_HOW TO COMPLETE THIS TASK_
Word for word, give the records again, dropping any picture they hold.

Records from a data collection:

+ + + +

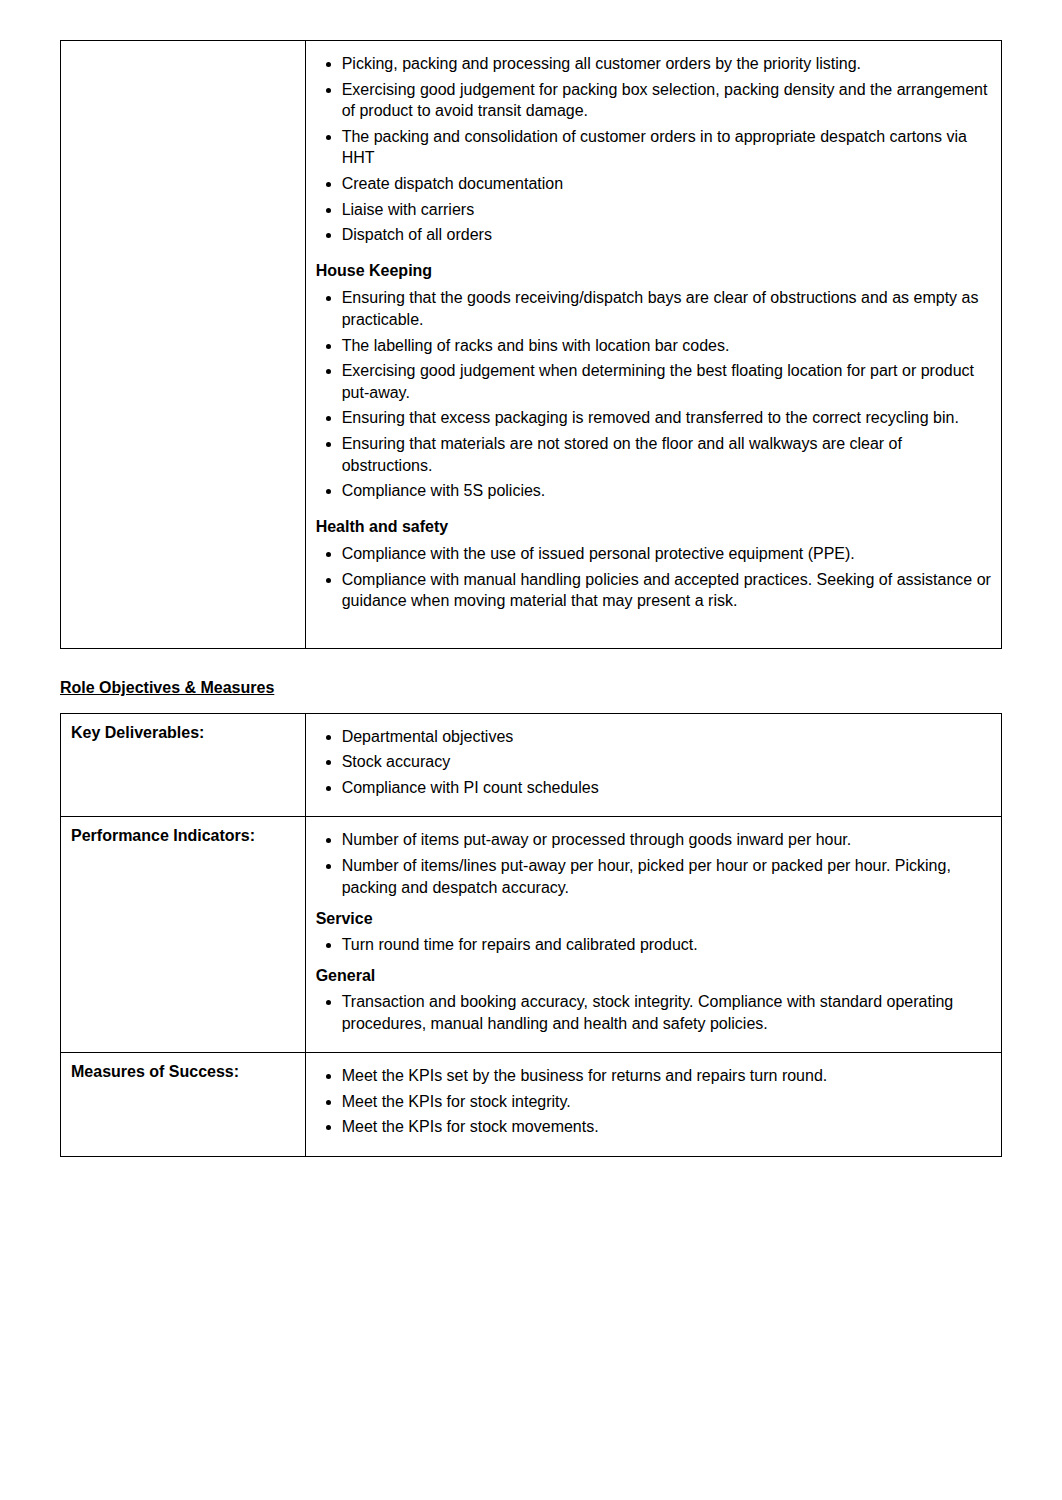| | Picking, packing and processing all customer orders by the priority listing. Exercising good judgement for packing box selection, packing density and the arrangement of product to avoid transit damage. The packing and consolidation of customer orders in to appropriate despatch cartons via HHT Create dispatch documentation Liaise with carriers Dispatch of all orders House Keeping Ensuring that the goods receiving/dispatch bays are clear of obstructions and as empty as practicable. The labelling of racks and bins with location bar codes. Exercising good judgement when determining the best floating location for part or product put-away. Ensuring that excess packaging is removed and transferred to the correct recycling bin. Ensuring that materials are not stored on the floor and all walkways are clear of obstructions. Compliance with 5S policies. Health and safety Compliance with the use of issued personal protective equipment (PPE). Compliance with manual handling policies and accepted practices. Seeking of assistance or guidance when moving material that may present a risk. |
Role Objectives & Measures
| Key Deliverables: | Departmental objectives Stock accuracy Compliance with PI count schedules |
| Performance Indicators: | Number of items put-away or processed through goods inward per hour. Number of items/lines put-away per hour, picked per hour or packed per hour. Picking, packing and despatch accuracy. Service Turn round time for repairs and calibrated product. General Transaction and booking accuracy, stock integrity. Compliance with standard operating procedures, manual handling and health and safety policies. |
| Measures of Success: | Meet the KPIs set by the business for returns and repairs turn round. Meet the KPIs for stock integrity. Meet the KPIs for stock movements. |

+ + + +

_RESPONSE TO THE EXERCISE_
| | Picking, packing and processing all customer orders by the priority listing. Exercising good judgement for packing box selection, packing density and the arrangement of product to avoid transit damage. The packing and consolidation of customer orders in to appropriate despatch cartons via HHT Create dispatch documentation Liaise with carriers Dispatch of all orders House Keeping Ensuring that the goods receiving/dispatch bays are clear of obstructions and as empty as practicable. The labelling of racks and bins with location bar codes. Exercising good judgement when determining the best floating location for part or product put-away. Ensuring that excess packaging is removed and transferred to the correct recycling bin. Ensuring that materials are not stored on the floor and all walkways are clear of obstructions. Compliance with 5S policies. Health and safety Compliance with the use of issued personal protective equipment (PPE). Compliance with manual handling policies and accepted practices. Seeking of assistance or guidance when moving material that may present a risk. |
Role Objectives & Measures
| Key Deliverables: | Departmental objectives Stock accuracy Compliance with PI count schedules |
| Performance Indicators: | Number of items put-away or processed through goods inward per hour. Number of items/lines put-away per hour, picked per hour or packed per hour. Picking, packing and despatch accuracy. Service Turn round time for repairs and calibrated product. General Transaction and booking accuracy, stock integrity. Compliance with standard operating procedures, manual handling and health and safety policies. |
| Measures of Success: | Meet the KPIs set by the business for returns and repairs turn round. Meet the KPIs for stock integrity. Meet the KPIs for stock movements. |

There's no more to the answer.